Спорить не стала. По делу, так по делу. С осетриной, так со осетриной.

Впрочем, о деле за ужином Игорь не сказал ни слова, и я мысленно поблагодарила его за подобную чуткость. Мой кивок в сторону коньячной бутылки был проигнорирован, и я (опять мысленно!) устыдилась. Того и гляди, решит, что я пытаюсь его споить!

Наконец на столе появился кофе (спасибо Сурожанину, и на этот раз не оплошал!), Маг откинулся на спинку кресла, осторожно отхлебнул черный дымящийся напиток.

– От-тменно! – констатировал он, и я возгордилась. – Кофе у вас, Ирина, б-божественный, и это не просто похвала, а тонкий намек на то, о чем я хотел с в-вами поговорить.

– О Боге? – удивилась я.

Почему-то вспомнилось: …боженька у них живой. Понятливый бог…

– Скорее, о богах.

В его руках появились четки – темные круглые бусины на прочном шнуре. Пальцы привычно заработали: бусинка, еще бусинка, еще…

– Знаете, п-побродил по городу и немного очумел. Ну, к-колоды с иконками, инструкции, так сказать, к к-камланию, наклейки качества – эт-то я и раньше видел, у нас их уже целая коллекция. Но вот к-канализационные, извиняюсь, люки…

– Как? – поразилась я.

– Обычные, чугунные. Т-то есть это у вокзала они обычные, и на окраинах. А в центре что н-ни люк, то со значком. И н-непростым значком! Прямо, к-карты Таро! То есть, конечно, это не Т-таро, знаки другие, но хотел бы я взглянуть на п-план города и прикинуть к-комбинации!

У Мага оказался острый глаз. Столько лет ходила по этим люкам! А хорошо бы с планом города поработать, жаль, времени мало!

– А церкви сосчитали? – улыбнулась я. – Говорят, их у нас больше, чем в Риме.

Игорь кивнул – серьезно, без улыбки.

– М-много… Знаете, в XII веке халиф М-мансур как-то обмолвился, что обилие мечетей – это свидетельство б-близости Судного Дня. Так вот, об этом самом Судном Д-дне. Вчера вы д-дали мне журнал. П-признаться, не спал полночи, штудировал. В немецком не силен, пришлось звать д-демона, то есть искать словарь в Интернете…
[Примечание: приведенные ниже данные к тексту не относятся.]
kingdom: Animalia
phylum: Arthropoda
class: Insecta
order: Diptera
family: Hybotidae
В этот миг я ощутила себя господином Изюмским – мои извилины дружно издали жалобный скрип. Журнал? Словарь? Но тут, видать, сам пророк Наум снизошел и наставил – на ум. Шпигель! Я подарила ему Шпигель с письмом гражданина Егорова!
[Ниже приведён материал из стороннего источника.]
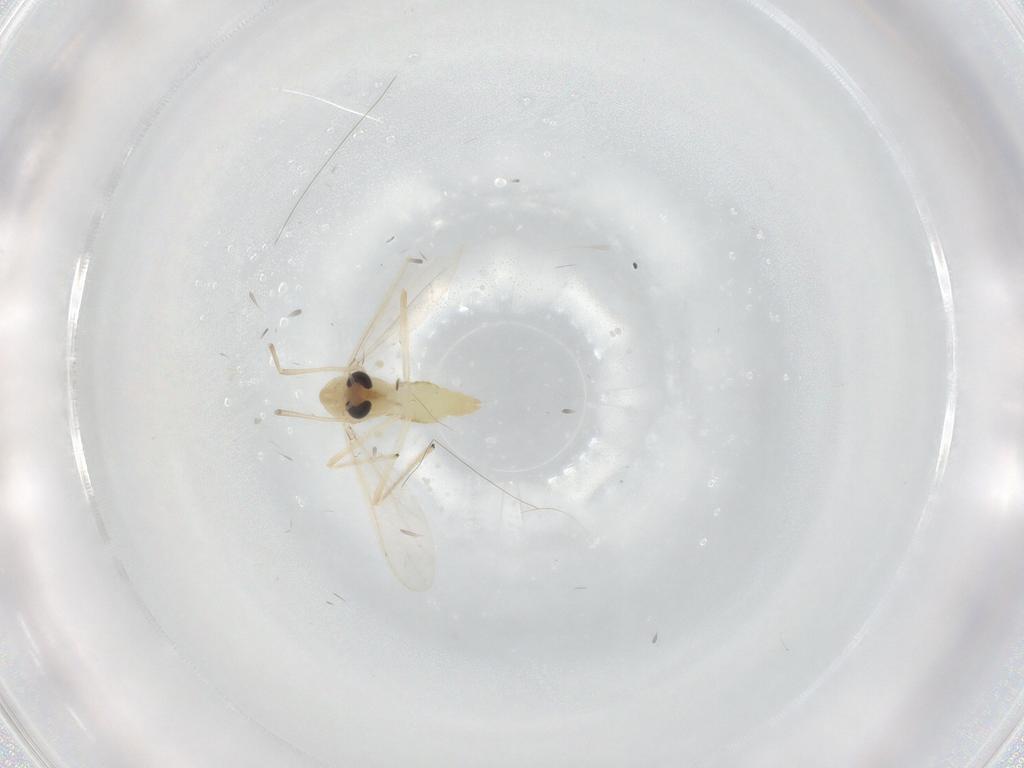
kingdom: Animalia
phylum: Arthropoda
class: Insecta
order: Diptera
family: Chironomidae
– В-вы сами читали, Ирина?

– Что? – очнулась я. – Увы, не успела. У меня тоже с немецким слабовато.

– Т-там, как мне кажется, не очень удачный перевод, н-некоторые мысли, так сказать, смазаны, но главное понять можно. Знаете, б-батюшка оказался гораздо умнее, чем думалось. Вы действительно не читали?
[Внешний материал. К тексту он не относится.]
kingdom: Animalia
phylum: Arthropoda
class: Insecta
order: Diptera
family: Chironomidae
Внезапно я уловила его взгляд – и замерла.

Серые глаза смотрели без тени улыбки, холодно, сурово.

– Нет! – я даже подалась вперед, словно чем-то провинилась перед сероглазым Магом. – Но если надо…

Он улыбнулся, ямочка на подбородке стала глубже, и я облегченно вздохнула. Почудилось!

– К-конечно! Я т-только сниму ксерокс, еще не успел. Да, батюшка умен, и весьма. Его эсхатология, можно сказать, железная.

– Про Армагеддон? – осмелилась поинтересоваться я.

– У батюшки свой в-взгляд на Армагеддон. И очень любопытный. П-причем он пришел к нему исключительно на, так сказать, церковном м-материале, что вообще уникально. Ну, в-вы потом почитаете.

– Расскажите, Игорь! – взмолилась я. – Все-таки вы – специалист!

Ап! Язычок прикушен. Еще не хватало добавить: А я – просто внедренный сотрудник.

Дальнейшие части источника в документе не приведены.